Known officially as the Consolidated Audit Trail, the massive trading database will use the more than 58 billion records it is expected to receive daily to create an unprecedented view of U.S. stock and option trading for regulators and exchanges.
Source: Associated Press |
But SEC Commissioner Hester Peirce, a Republican member of the agency's top panel appointed by President Donald Trump, said she is not sure the "liberty cost" of centralizing all that data into the hands of a few governing bodies is worth it.
"I would eliminate [the CAT]," Peirce told reporters on the sidelines of the Security Traders Association's annual conference in Washington. "That would be a more effective way to protect the information. At least then, it's not collected all in one place."
Peirce, as just one member of the SEC's five-person commission, does not have the unilateral authority to end the CAT. Still, her comments come just months ahead of a key April 2020 date when broker/dealers, many of which have expressed concerns of their own about the CAT, will finally begin reporting into the system. The Financial Industry Regulatory Authority and U.S. stock and option exchanges, including those owned by Intercontinental Exchange Inc., Nasdaq Inc. and Cboe Global Markets Inc., began reporting into the CAT in late 2018 after a series of delays derailed the project's original timeline.
Born out of the 2010 flash crash, when stocks plunged dramatically only to rebound soon after, the CAT was first hailed as a regulatory necessity.
The flash crash event sparked questions across the trading landscape, many of which the SEC struggled to answer as it worked its way through a mess of different databases to piece together how the flash crash occurred. The difficulty of that detective work paved the way for the CAT as a solution.

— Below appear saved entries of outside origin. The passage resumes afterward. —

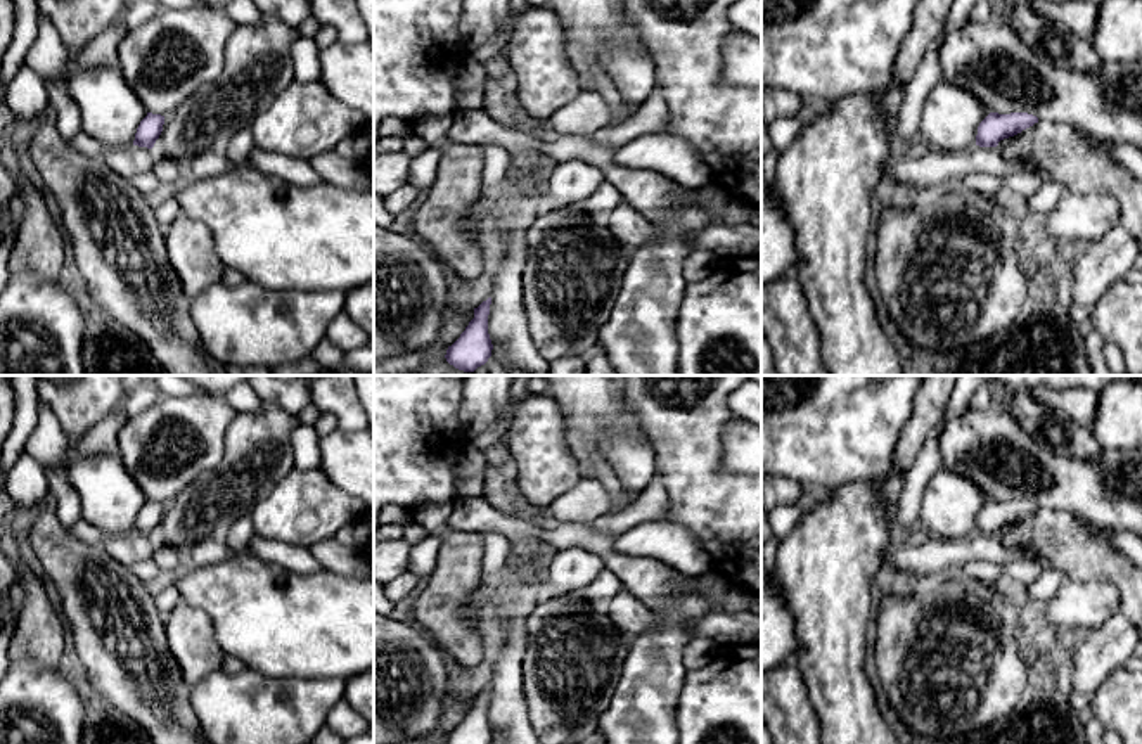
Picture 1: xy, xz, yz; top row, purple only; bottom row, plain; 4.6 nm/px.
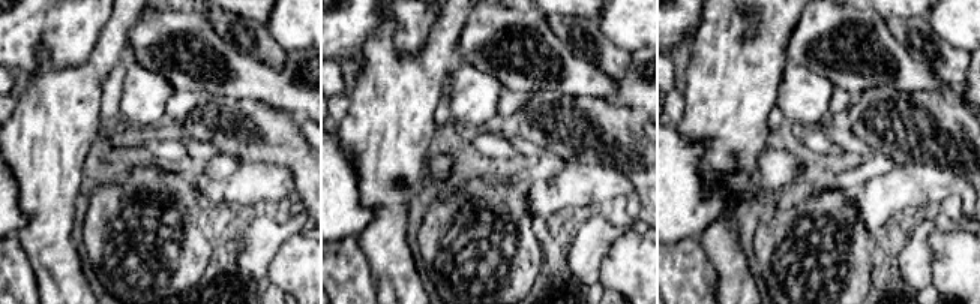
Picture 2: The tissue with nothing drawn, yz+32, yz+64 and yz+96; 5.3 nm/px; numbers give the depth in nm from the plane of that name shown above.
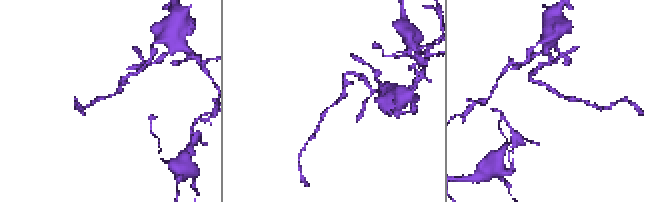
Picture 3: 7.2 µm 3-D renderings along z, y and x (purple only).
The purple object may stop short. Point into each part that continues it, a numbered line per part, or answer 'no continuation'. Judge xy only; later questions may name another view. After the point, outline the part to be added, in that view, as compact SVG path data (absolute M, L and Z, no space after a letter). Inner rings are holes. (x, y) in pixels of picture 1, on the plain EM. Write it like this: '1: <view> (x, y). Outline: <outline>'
no continuation

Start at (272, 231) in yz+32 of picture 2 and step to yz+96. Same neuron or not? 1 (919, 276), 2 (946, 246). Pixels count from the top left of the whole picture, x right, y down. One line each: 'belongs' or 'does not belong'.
1: belongs
2: does not belong

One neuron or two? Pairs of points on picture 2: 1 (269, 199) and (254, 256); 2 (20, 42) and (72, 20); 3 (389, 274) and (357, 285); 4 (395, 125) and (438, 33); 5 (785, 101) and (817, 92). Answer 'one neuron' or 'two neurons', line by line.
1: two neurons
2: one neuron
3: two neurons
4: one neuron
5: one neuron

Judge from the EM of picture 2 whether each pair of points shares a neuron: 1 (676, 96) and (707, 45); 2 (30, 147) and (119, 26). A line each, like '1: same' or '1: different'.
1: different
2: same

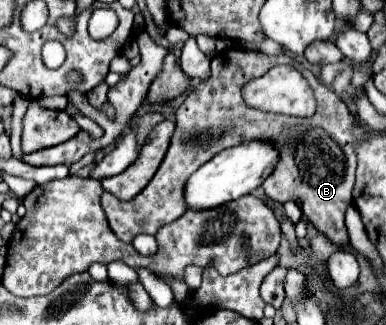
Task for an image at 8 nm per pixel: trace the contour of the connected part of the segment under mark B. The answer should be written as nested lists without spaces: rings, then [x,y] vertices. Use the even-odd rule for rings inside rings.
[[[239,46],[217,52],[211,60],[211,80],[201,82],[193,88],[185,102],[175,112],[175,132],[171,136],[169,150],[163,158],[163,164],[151,178],[151,182],[133,198],[133,200],[117,200],[109,192],[101,196],[101,208],[107,216],[107,222],[115,236],[121,242],[131,244],[137,234],[157,234],[157,230],[165,224],[171,224],[185,212],[183,204],[183,184],[187,178],[205,162],[209,162],[215,154],[225,148],[237,146],[241,142],[267,140],[279,152],[279,162],[275,170],[261,184],[265,194],[285,204],[293,200],[315,230],[325,232],[335,244],[347,244],[349,234],[345,228],[345,212],[351,206],[351,190],[355,184],[355,150],[351,124],[355,116],[345,106],[345,102],[327,86],[323,86],[311,70],[301,66],[291,56],[267,56],[261,52],[245,52]],[[265,64],[293,64],[307,78],[313,88],[317,110],[309,118],[259,112],[245,104],[241,96],[241,88],[253,80],[255,76],[263,76]]]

But as the project advanced, Wall Street executives and lawmakers on Capitol Hill have become more vocal about their concerns regarding the system's design. Specifically, they worry about the breadth of information the CAT will hold, which will include a mix of personally identifiable information such as everyday investors' Social Security numbers, and how the system's governing bodies plan to protect that data.
The SEC has been actively working to address many of the concerns around the CAT in recent months. The agency's commission, in a joint written testimony at a recent House Financial Services Committee, said it "shares these concerns and continues to make the protection of CAT data — particularly any form of [personally identifiable information] — a top priority."
Manisha Kimmel, a senior policy adviser for regulatory reporting at the SEC who reports to Chairman Jay Clayton, said at the conference a day before Peirce's remarks that the system's security is top of mind at the agency.
"It's just central to how we think about CAT," Kimmel said.
Kimmel added that she believes the SEC could do its job using the CAT without the inclusion of some of the most sensitive data points, such as investors' Social Security numbers and dates of birth. Those remarks were in response to a recent proposal from the exchanges and FINRA to exclude or mask those data points within the CAT.
While the SEC is "doing a very good job" to protect information within the CAT, Peirce still expressed concern that the system will be too attractive a target for hackers.
"I think it would be even better if we just killed it altogether," the commissioner said.